Now that you have built your voice, how can you tell if it works, and how can you find out what you need to make it better. This chapter deals with some issues of evaluating a voice in Festival. Some of the points here also apply to testing and improving existing voices too.

The evaluation of speech synthesis is notoriously hard. Evaluation in speech recognition was the major factor in making general speech recognition work. Rigourous tests on well defined data made the evaluation of different techniques possible. Though in spite of its success the strict evaluation criteria as used in speech recognition can cloud the ultimate goal. It is important always to remember that tests are there to evaluate a systems performance rather than become the task itself. Just as techniques can overtrain on data it is possible to over train on the test data and/or methodology too thus loosing the generality and purpose of the evaluation.

In speech recognition a simple (though naive) measure of phones or words correct gives a reasonable indicator of how well a speech recognition system works. In synthesis this a lot harder. A word can have multiple pronunciations, so it is much harder to automatically test if a synthesizer's phoneme accuracy, besides much of the quality is not just in if it is correct but if it "sounds good". This is effectly the crux of the matter. The only real synthesis evaluation technique is having a human listen to the result. Humans individually are not very reliably testers of systems, but humans in general are. However it is usually not feasible to have testers listen to large amounts of synthetic speech and return a general goodness score.

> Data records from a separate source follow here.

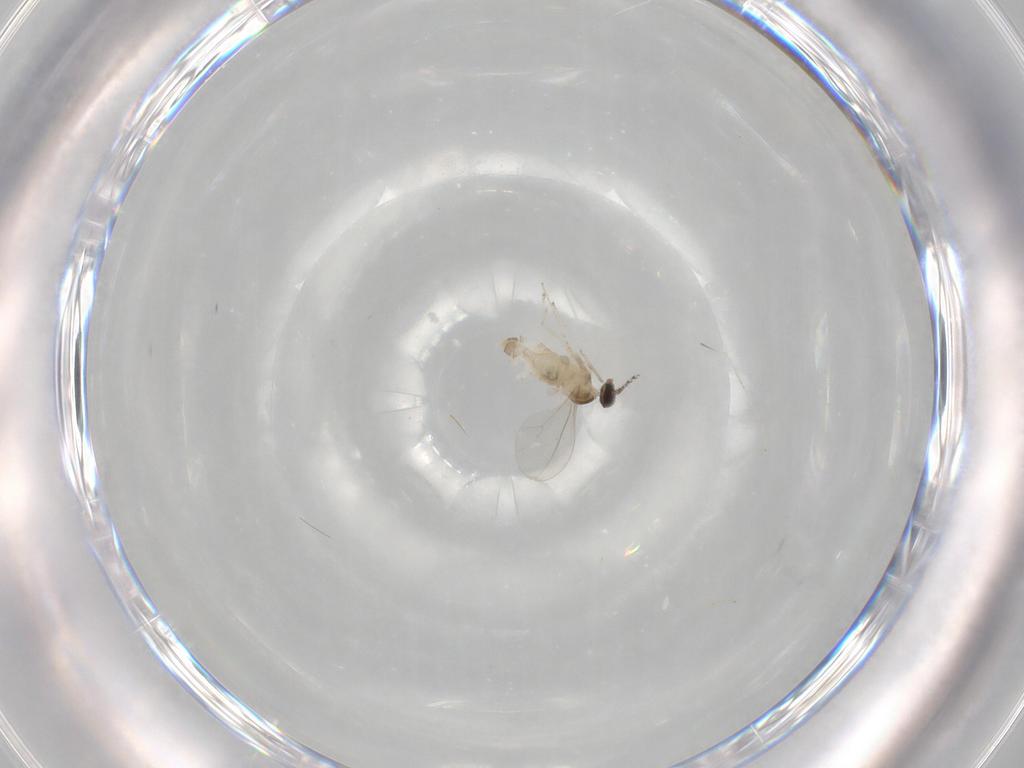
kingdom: Animalia
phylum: Arthropoda
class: Insecta
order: Diptera
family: Cecidomyiidae
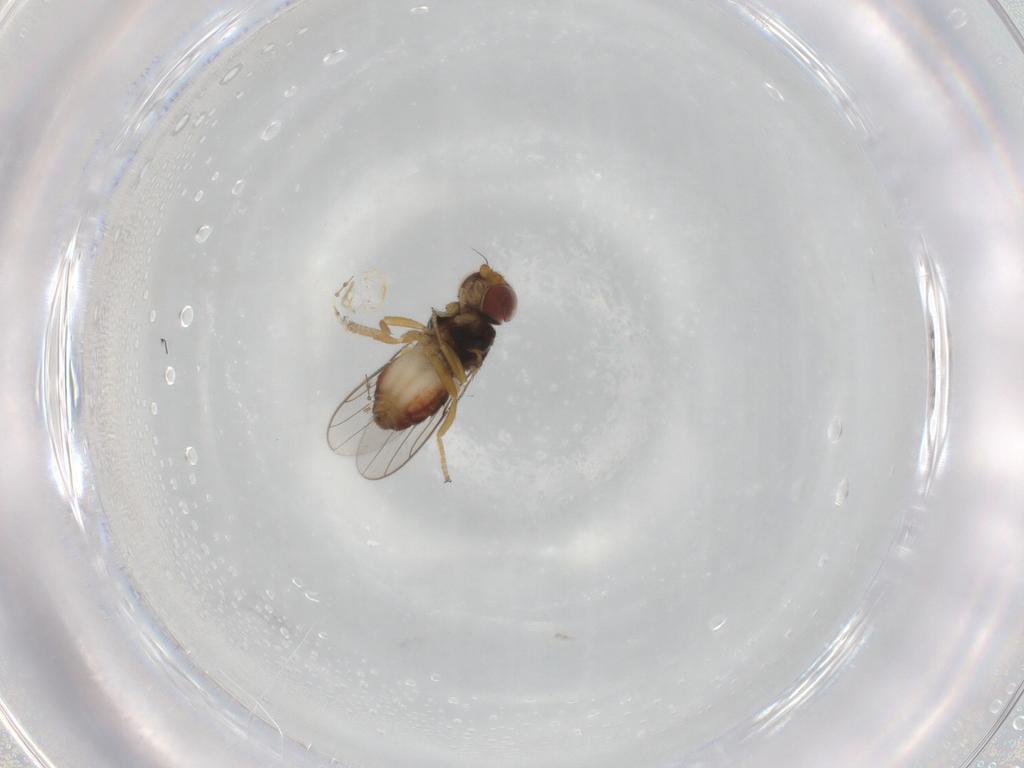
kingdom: Animalia
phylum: Arthropoda
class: Insecta
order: Diptera
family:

More specific tests are required.

Although listening tests are the ultimate, because they are expensive in resources (undergraduates are not willing to listing to bad synthesis all day for free), and the design of listening tests is a non-trivial task, there are a number of more general tests which can be run at less expenses and can help greatly.

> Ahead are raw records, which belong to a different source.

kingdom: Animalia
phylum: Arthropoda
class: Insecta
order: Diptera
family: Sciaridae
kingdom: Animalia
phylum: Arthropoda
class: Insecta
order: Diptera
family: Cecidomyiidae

It is common that a new voice in Festival (or any other speech synthesis systems), has limitations and it is wise to test what the limitations are and decide if such limitations are acceptable or not. This depends a lot on what you wish to use your voice for. For example if the voice a Scottish English voice to be primarily used as the output of a Chinese speech tranlation system, the vocabulary is constained by the translation system itself so a large lexicon is probably not much of an issue, but the vocabulary will include many anglosized (calenodianized ?) versions of Chinese names, which are not common in standard English so letter-to-sound rules should be made more sensitive for that input. If the system is to be used to read address lists, it should be able to tokenize names and address appropriately, and if it is to be used in a dialogue system the intonation model should be able to deal with questions and continuations properly. Optimizing your voices for the most common task, and minimizing the errors is what evaluation is for.